By Sabina Mollot
A day after Mayor de Blasio released his executive budget, a handful of local elected officials took the opportunity to push for legislation that would eliminate the Commercial Rent Tax for about 3,400 small business owners in Manhattan.
The bill, which is sponsored by Council Members Dan Garodnick and Helen Rosenthal, was first announced in 2015, and at this point has 35 co-sponsors in the Council.
If passed it would raise the threshold of rent retailers who must pay the tax from those paying $250,000 a year to $500,000 year. The tax, which was first implemented in 1963, only applies to Manhattan businesses between Chambers Street and 96th Street. Garodnick has said raising the rent threshold would help 40 percent of the businesses owners now paying the tax while only costing the city six percent of the revenue the tax brings in, about $4.5 million.
Natasha Amott, the owner of Whisk, a kitchen related goods shop in Flatiron, where the announcement on the bill was made last Thursday, said her CRT costs her $15,000 a year. This is on top of the $315,000 she pays in rent each year and another standard corporate tax.
“We’re already being penalized by paying high rent,” said Amott. “And the city says since you pay this high rent I want you to pay this tax as well.”
The money, she said, she wishes could be used on paying employees more and helping pay off the debt she accrued when opening her business in 2012. She also said she would like to invest more in her website to be able to sell more online and fend off competition from online retail giants like Amazon.
Amott said she was unaware of the tax when she first signed a lease, “so I couldn’t even use it as leverage,” she added. The attorney she’d hired to help her negotiate her lease apparently had no idea about it either.
While the high rent she pays presents a much bigger challenge than the tax, she still called the CRT one of her “top three” problems, and called the legislation an easy fix.
Garodnick, when discussing the bill, called out de Blasio for not including any small business relief in his executive budget.
“Mr. Mayor, you cannot forget about the city’s small businesses,” said Garodnick, who’s been rumored to be interested in running for mayor himself.
He added that the CRT only exists in one other municipality outside Manhattan, and that’s in Florida.
“It is so bizarre and so unfair to subdivide the city in Manhattan,” said Garodnick. “If we were to implement a tax (today) on one part of the city, no one would believe it and no one would stand for it.”
He added that the number of businesses impacted has grown significantly since the year 2000, giving the example of how rents have tripled in the SoHo neighborhood since then and doubled in midtown.
“Manhattan businesses are evaporating before our eyes,” he said. “Businesses are voting with their feet.”
Asked if there were other ways the Council could help small businesses, when the biggest obstacles are high rent and competition from Amazon, Rosenthal admitted, “There is no easy fix.”
She added, “We have to come at it multiple ways.

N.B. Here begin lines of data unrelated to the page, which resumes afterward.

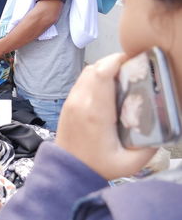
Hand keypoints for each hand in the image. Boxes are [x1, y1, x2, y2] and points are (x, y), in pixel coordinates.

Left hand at [56, 53, 156, 179]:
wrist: (67, 170)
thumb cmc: (96, 166)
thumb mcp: (130, 162)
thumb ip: (150, 145)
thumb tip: (162, 127)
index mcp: (95, 112)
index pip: (102, 73)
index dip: (117, 60)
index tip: (133, 60)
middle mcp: (81, 102)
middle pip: (95, 67)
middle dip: (114, 62)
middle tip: (132, 68)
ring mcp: (72, 101)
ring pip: (87, 72)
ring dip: (104, 69)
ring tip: (122, 76)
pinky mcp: (68, 104)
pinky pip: (82, 81)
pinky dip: (95, 78)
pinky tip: (108, 88)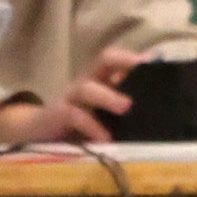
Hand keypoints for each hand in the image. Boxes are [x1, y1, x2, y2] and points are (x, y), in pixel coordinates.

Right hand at [0, 47, 143, 147]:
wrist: (37, 134)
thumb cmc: (79, 123)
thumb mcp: (104, 113)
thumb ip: (126, 107)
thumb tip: (159, 108)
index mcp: (100, 79)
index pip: (116, 58)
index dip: (134, 57)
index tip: (154, 62)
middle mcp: (87, 82)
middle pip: (104, 60)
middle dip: (124, 61)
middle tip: (144, 71)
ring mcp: (71, 97)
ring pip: (88, 88)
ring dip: (109, 97)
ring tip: (127, 107)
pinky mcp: (57, 115)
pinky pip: (74, 116)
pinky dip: (91, 126)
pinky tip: (105, 139)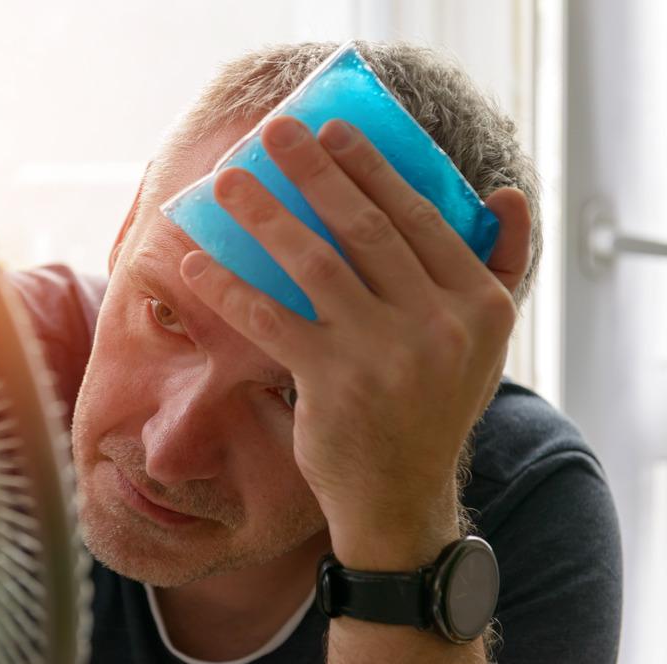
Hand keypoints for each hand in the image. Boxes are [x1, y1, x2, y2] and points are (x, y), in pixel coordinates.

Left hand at [179, 116, 530, 568]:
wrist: (401, 497)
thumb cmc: (432, 405)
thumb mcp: (483, 341)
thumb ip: (499, 266)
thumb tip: (503, 192)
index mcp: (480, 303)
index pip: (419, 217)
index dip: (371, 169)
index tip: (334, 130)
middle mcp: (440, 323)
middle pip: (365, 228)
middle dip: (314, 172)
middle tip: (274, 132)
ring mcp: (385, 354)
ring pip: (314, 261)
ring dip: (265, 216)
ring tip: (228, 182)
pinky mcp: (333, 383)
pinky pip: (271, 318)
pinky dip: (230, 287)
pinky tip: (197, 262)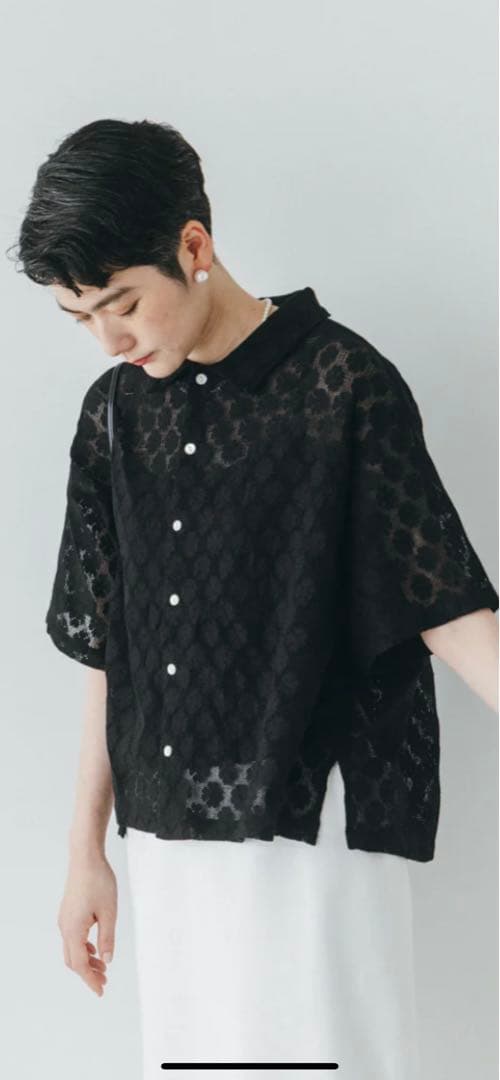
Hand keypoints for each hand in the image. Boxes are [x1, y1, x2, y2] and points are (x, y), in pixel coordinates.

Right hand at [57, 854, 116, 997]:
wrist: (85, 857)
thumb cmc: (99, 881)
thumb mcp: (109, 912)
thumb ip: (107, 939)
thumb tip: (107, 960)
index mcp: (73, 930)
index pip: (80, 964)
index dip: (90, 980)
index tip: (101, 991)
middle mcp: (65, 927)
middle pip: (73, 960)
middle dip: (88, 973)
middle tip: (104, 981)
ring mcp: (64, 919)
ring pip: (72, 949)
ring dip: (86, 960)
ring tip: (103, 967)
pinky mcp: (68, 912)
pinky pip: (72, 937)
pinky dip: (83, 947)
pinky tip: (95, 948)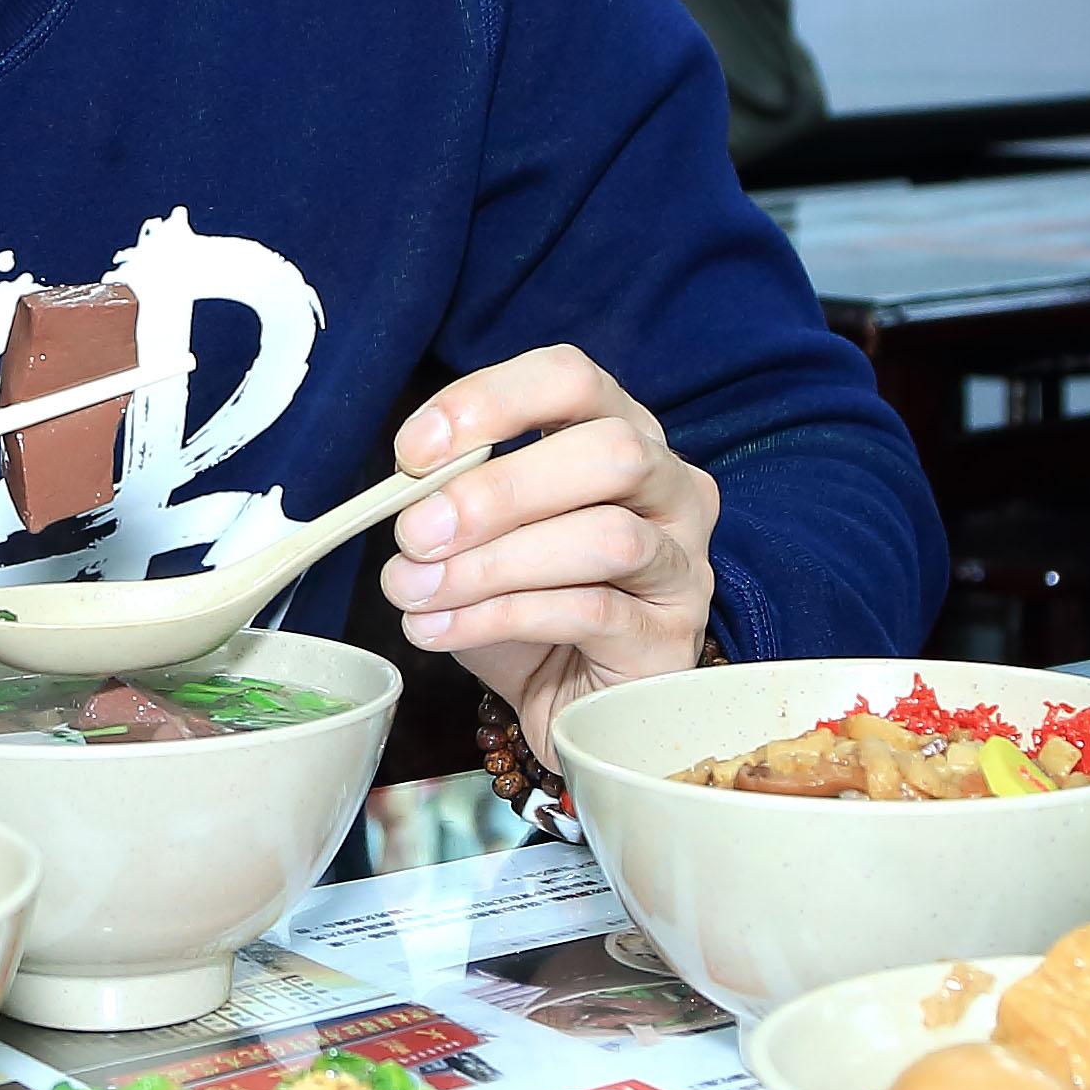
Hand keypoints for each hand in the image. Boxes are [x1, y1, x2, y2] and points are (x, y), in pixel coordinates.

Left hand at [380, 347, 717, 767]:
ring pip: (607, 535)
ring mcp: (683, 562)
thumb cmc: (529, 611)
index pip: (571, 379)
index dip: (488, 403)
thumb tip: (406, 504)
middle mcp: (671, 487)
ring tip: (418, 591)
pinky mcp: (670, 637)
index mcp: (621, 433)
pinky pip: (592, 612)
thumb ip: (452, 505)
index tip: (412, 453)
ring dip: (494, 562)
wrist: (573, 710)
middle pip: (609, 450)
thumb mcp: (481, 541)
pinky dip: (500, 616)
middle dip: (499, 490)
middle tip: (417, 532)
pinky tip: (441, 628)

This is one way.”
She also referred to legislation passed in the Council a day earlier by Small Business Committee Chair Robert Cornegy that would give businesses a heads up if someone has made a 311 complaint. “Then they can fix it right away,” said Rosenthal. “So when it gets to the agency that might inspect it, they’ve fixed it already.”
Rosenthal said she also supports the Small Business Jobs Survival Act, which is aimed at getting businesses an automatic ten-year lease renewal, although she acknowledged that it’s been going nowhere fast in the Council. Rosenthal is a co-sponsor of the bill, which critics, such as the Real Estate Board of New York, have called unconstitutional. As for the bill’s current status, Rosenthal said it is currently being examined by counsel.
“My understanding is there’s a hiccup lawyers are trying to work out,” she said.
As for how other business related legislation is doing, Manhattan Borough President Gale Brewer, who was also at the press conference, and a couple of years ago announced separate legislation aimed at helping mom-and-pops, admitted that particular bill is dead. The legislation was introduced with Cornegy, but never drafted, due to it being too similar to another bill.
The goal of it was to give retailers more negotiating power by making it mandatory for property owners to at least go through mediation with a storefront business when a lease is up. If the owner and tenant still can’t come to an agreement there would be arbitration although the arbitration wouldn’t be binding. If no deal is reached after that, the tenant would be given one additional year past the lease’s end with a 15 percent increase to give the tenant time to find a new space. Brewer created the bill after saying she didn’t believe the SBJSA will ever get passed.
Now instead of working on that legislation, Brewer said she’s going to try to find a way to get long-vacant storefronts occupied again. She noted how owners of businesses surrounding vacant storefronts have told her their own businesses suffer due to the appearance of blight.
Town & Village reached out to the mayor’s office for comment on the Garodnick/Rosenthal legislation, but did not hear back.